REQUIRED ACTION: Search the records below for the line containing "For every layout". Output that line and all later lines exactly; output nothing else.

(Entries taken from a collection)
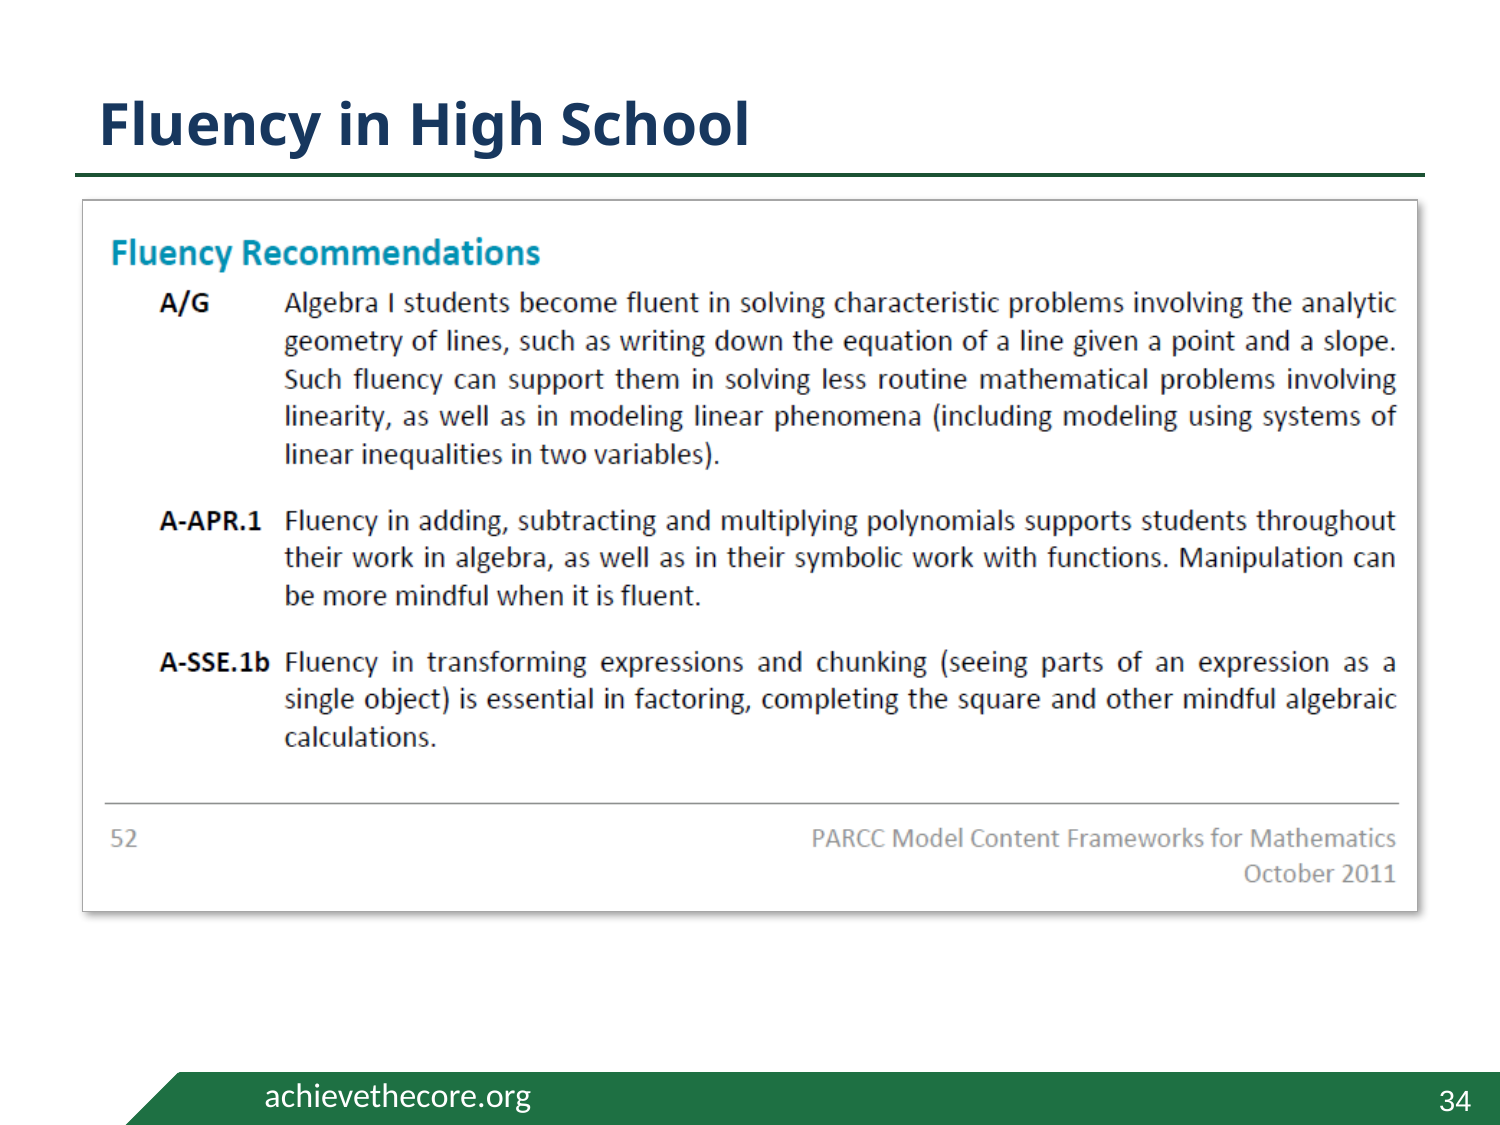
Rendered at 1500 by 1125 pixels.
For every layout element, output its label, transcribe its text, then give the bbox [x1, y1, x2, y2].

slide_number 34 [1136, 1073, 1487, 1125]
text_box [82, 200, 1418, 912]
title Fluency in High School [83, 21, 1434, 224]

RESULT OF THIS EXERCISE:
For every layout element, output its label, transcribe its text, then give the bbox [x1, y1, x2, y2].

slide_number 34 [1136, 1073, 1487, 1125]
text_box [82, 200, 1418, 912]
title Fluency in High School [83, 21, 1434, 224]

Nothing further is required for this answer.